The original recipe also uses black urad dal, a type of black mung bean, which takes an overnight soaking and then three or for hours to cook. Healthy as urad dal might be it’s not really in synch with our fast paced lives so they have been dumped in my recipe in favour of black beluga lentils, which are one of the gems of the lentil family. Black, round and robust they cook in 20-25 minutes and keep their shape whilst doing so. No mealy mass even if you forget them and decide to walk the dog whilst cooking.

 

There’s a fast version and a slow version for this dish, both have their merits but I’m going for the fast version and opening a can of beans. The lentils I cook from scratch.

 

Dal Makhani

 

1 large onion

50g vegetable ghee or oil

25g fresh ginger

3 cloves garlic

2 cardamom pods

3 cloves

2tsp ground coriander

1 tsp ground cumin

1 tsp turmeric

1 can tomatoes

½ tsp salt

1 can kidney beans

200g beluga lentils

150mls coconut milk

chopped fresh coriander to serve

 

Put the lentils into a saucepan with three times the volume of water. Bring to the boil then simmer for 20-25 minutes, until the lentils are tender. Put aside.

Peel the onion then chop finely.

Heat a medium saucepan then add the vegetable ghee or oil and the onions.

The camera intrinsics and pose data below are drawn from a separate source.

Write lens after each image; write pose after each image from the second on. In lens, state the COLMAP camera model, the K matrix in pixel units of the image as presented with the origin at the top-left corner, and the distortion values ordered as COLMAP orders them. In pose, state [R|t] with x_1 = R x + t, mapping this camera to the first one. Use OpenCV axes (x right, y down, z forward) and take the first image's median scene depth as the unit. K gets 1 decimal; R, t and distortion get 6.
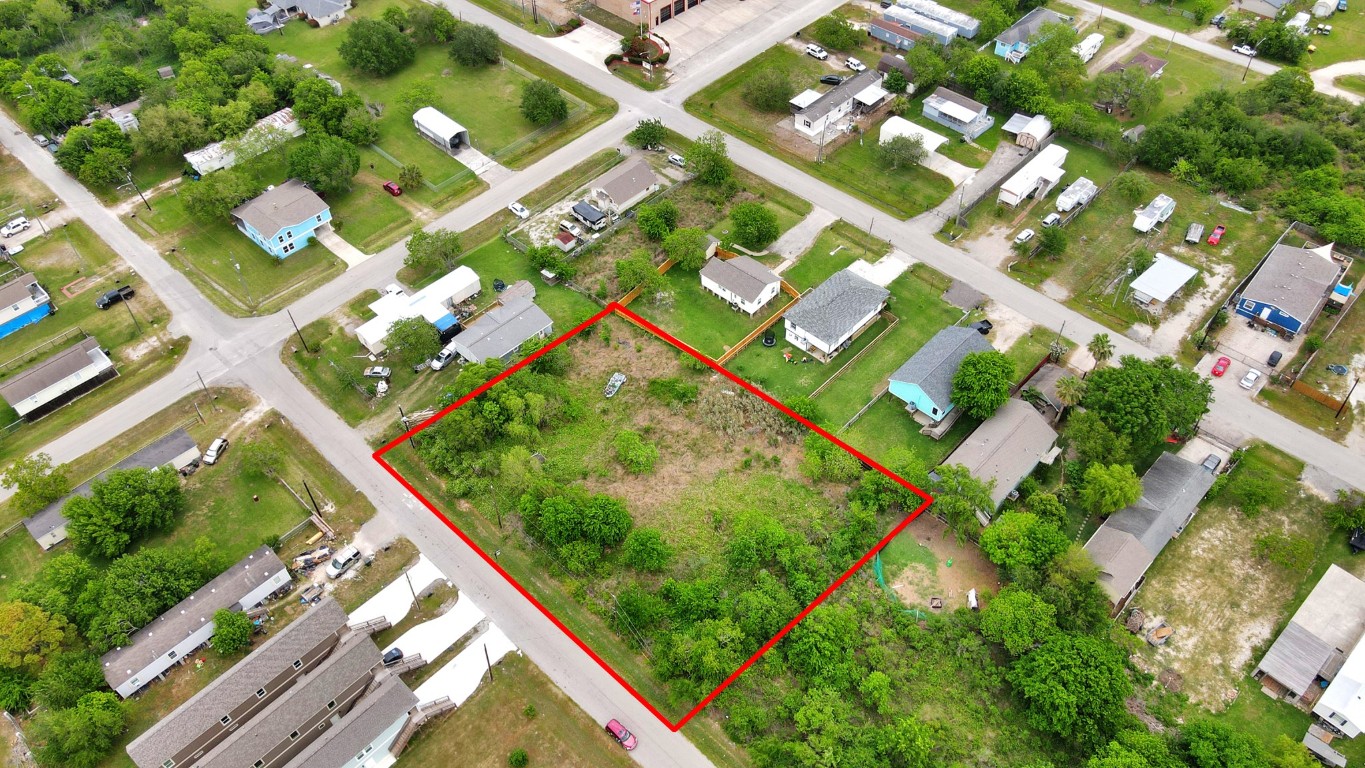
lens RADIAL K [[997.2, 0, 674.5], [0, 997.2, 381.7], [0, 0, 1]] dist [0.004356, 0.030397]
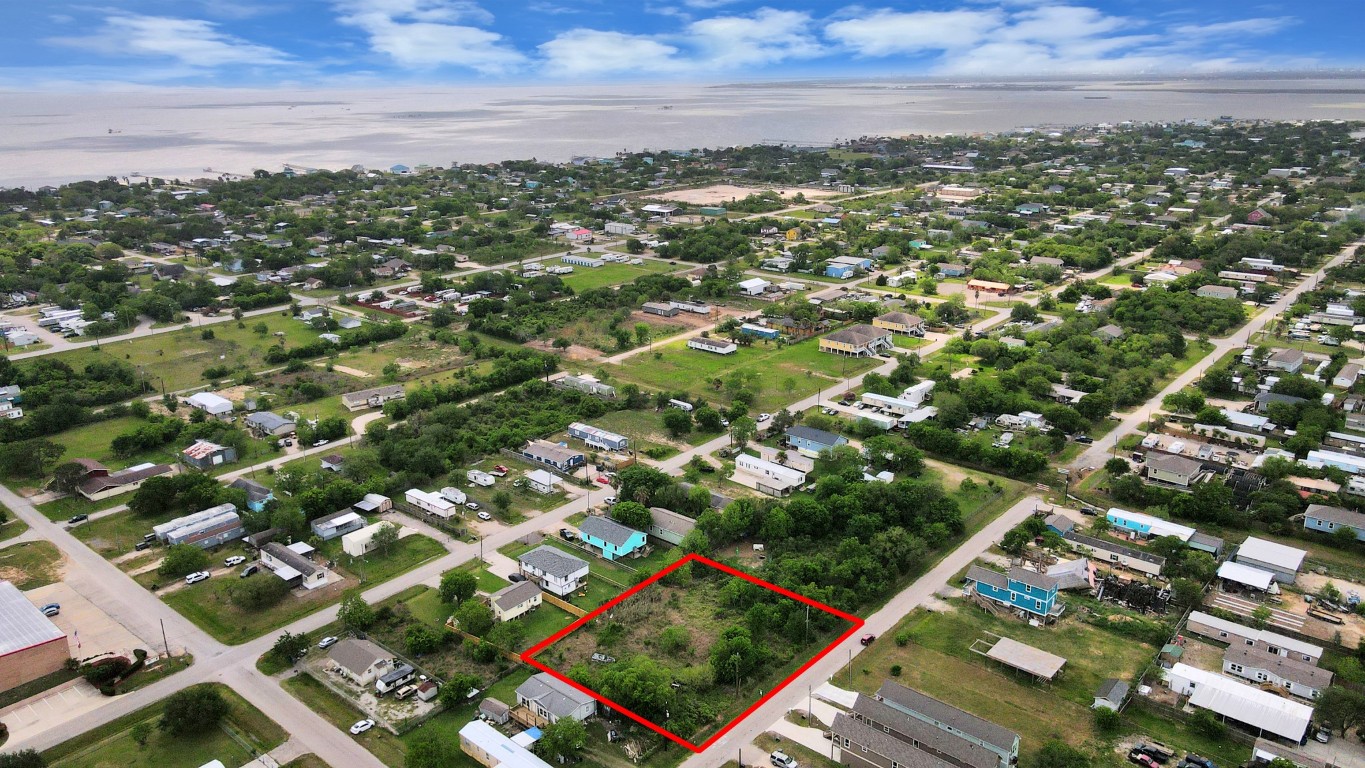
lens RADIAL K [[1015.2, 0, 672.7], [0, 1015.2, 349.3], [0, 0, 1]] dist [-0.000564, 0.041507]
pose [[-0.051094, -0.241469, 0.969063, -1.231712], [0.744933, 0.637073, 0.198021, -0.442135], [-0.665179, 0.732005, 0.147327, 0.426540]]
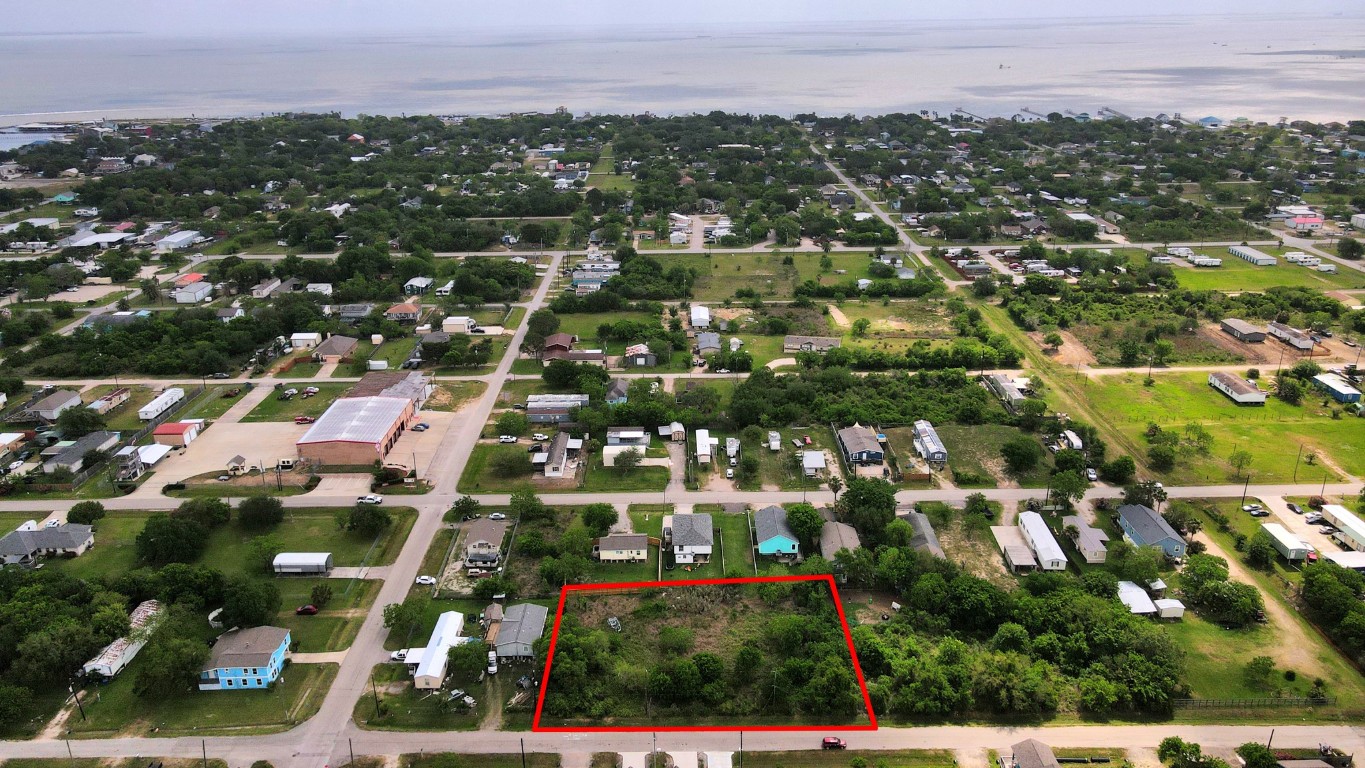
lens RADIAL K [[1003.3, 0, 671.6], [0, 1003.3, 383.4], [0, 0, 1]] dist [0.002980, 0.002694]
pose [[0.723863, -0.225335, 0.652110, -0.801453], [0.507165, 0.814583, -0.281492, 0.155824], [-0.467768, 0.534489, 0.703928, -0.175932]]
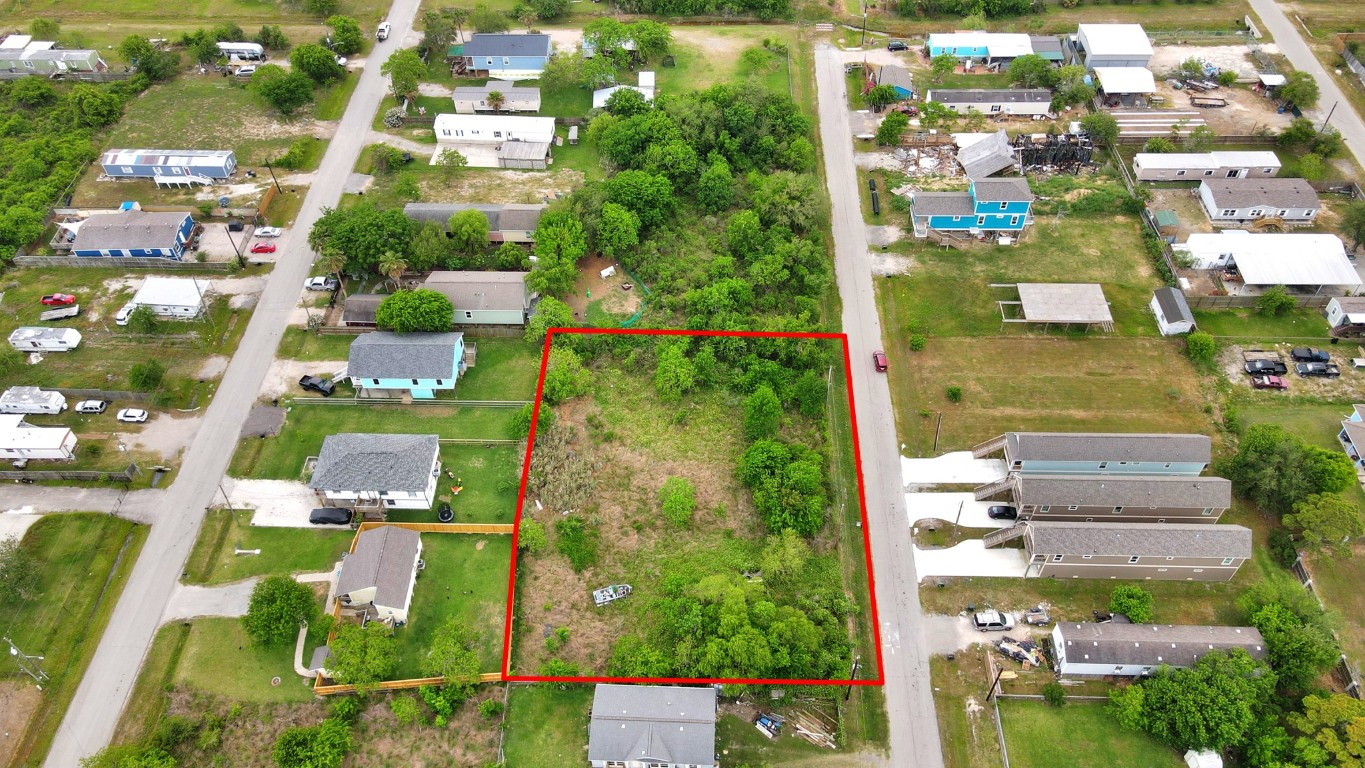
lens RADIAL K [[997.2, 0, 674.5], [0, 997.2, 381.7], [0, 0, 1]] dist [0.004356, 0.030397]
pose [[-0.668179, -0.524992, 0.527181, -0.421097], [0.572905, 0.089011, 0.814774, -0.629631], [-0.474675, 0.846440, 0.241296, 0.611811]]
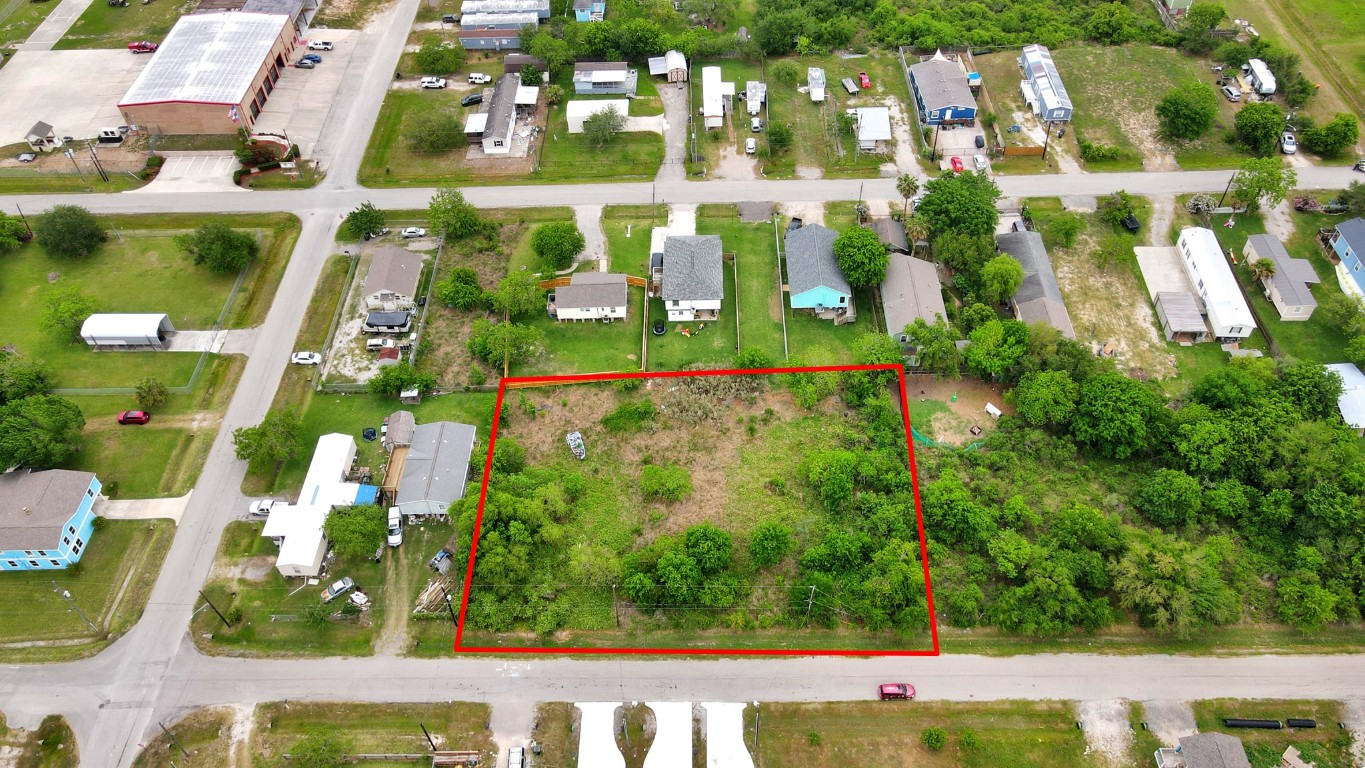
lens RADIAL K [[997.2, 0, 674.5], [0, 997.2, 381.7], [0, 0, 1]] dist [0.004356, 0.030397]
pose [[0.729060, -0.506955, 0.459856, -0.381448], [0.516439, 0.848364, 0.116487, -0.105638], [-0.449179, 0.152561, 0.880320, 0.122410]]
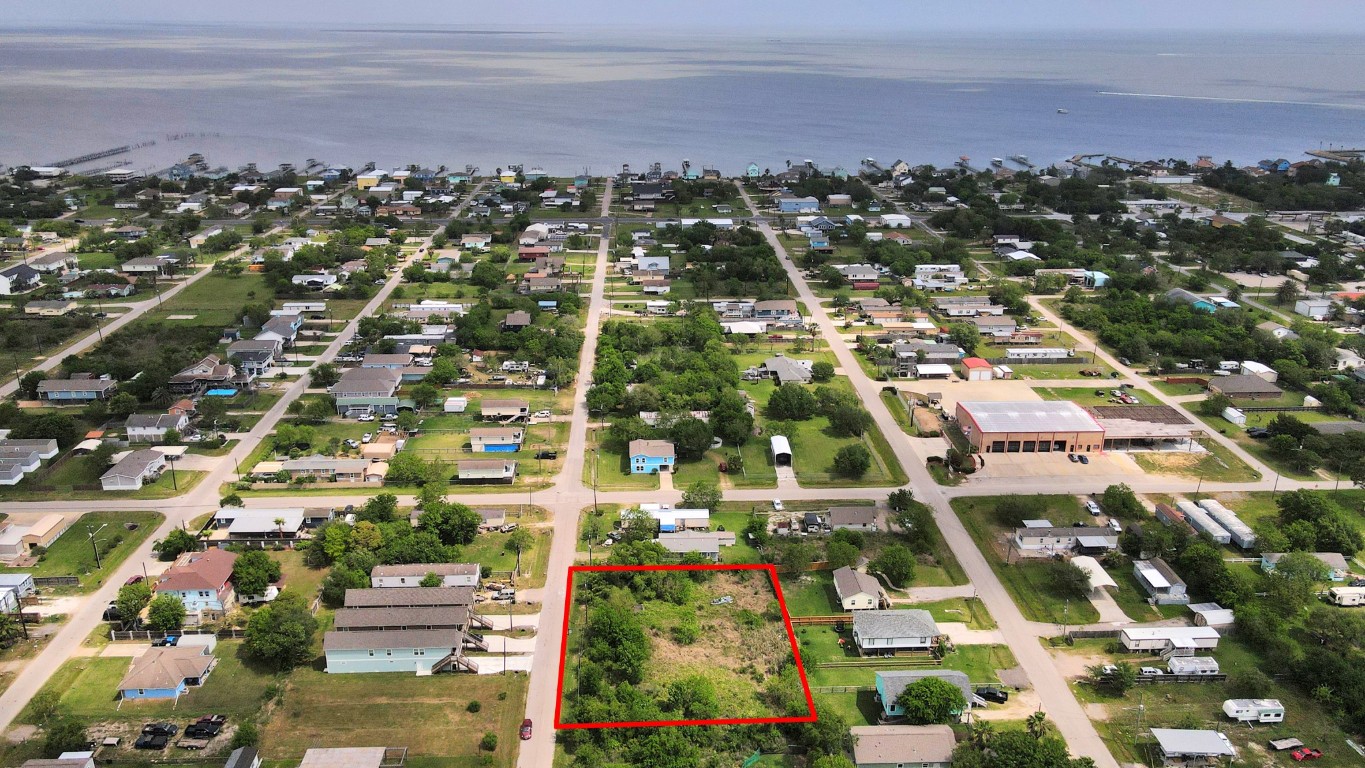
lens RADIAL K [[1010.8, 0, 673.3], [0, 1010.8, 371.2], [0, 0, 1]] dist [0.000749, 0.038245]
pose [[0.720494, 0.253364, -0.645519, 0.699845], [-0.523383, 0.809349, -0.266506, 0.151299], [0.454927, 0.529869, 0.715737, -0.205301]]
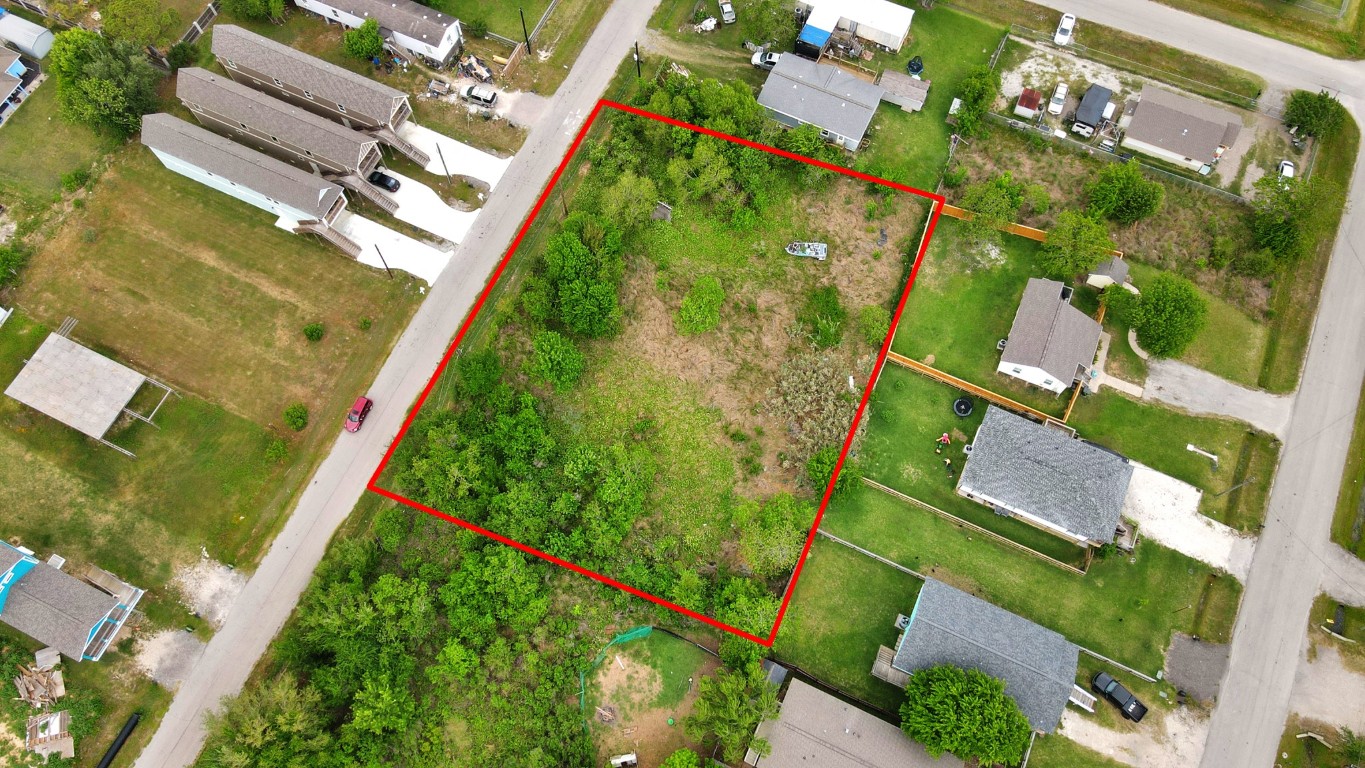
lens RADIAL K [[1003.3, 0, 674.9], [0, 1003.3, 374.9], [0, 0, 1]] dist [0.020029, 0.002680]
pose [[0.321787, 0.881356, -0.345927, 0.254732], [-0.690744, 0.468410, 0.550877, -0.301128], [0.647554, 0.061682, 0.759519, 0.334782]]
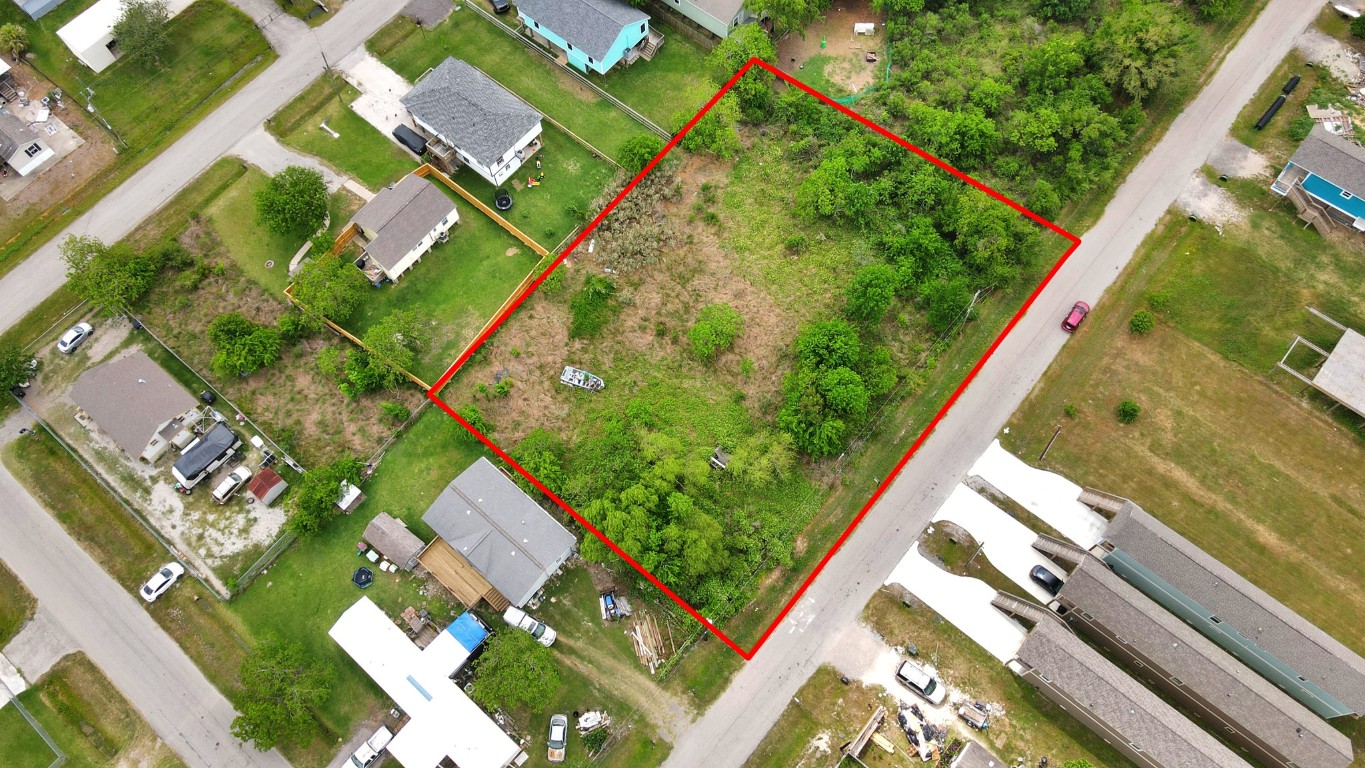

Cook on a medium heat without browning until they soften.

Peel and chop the ginger and garlic then stir into the onions. Bash the cardamom pods with the back of a wooden spoon so they crack open then add to the pot together with the cloves. Cook gently for a couple of minutes then add the ground coriander, ground cumin and turmeric. Stir and gently cook for a few minutes more then stir in the tomatoes and salt. Allow the sauce to come to the boil then simmer gently for 30 minutes.

Drain and rinse the kidney beans.

Add the beans, the beluga lentils and residual cooking liquid to the tomato sauce. Cook gently for 15-20 minutes. Stir in the garam masala and most of the coconut milk then taste . It’ll probably need a little more salt. If it’s too thick thin with a little water

Serve with chopped coriander and a swirl of coconut milk to garnish.

Eat with rice or mop up with naan bread.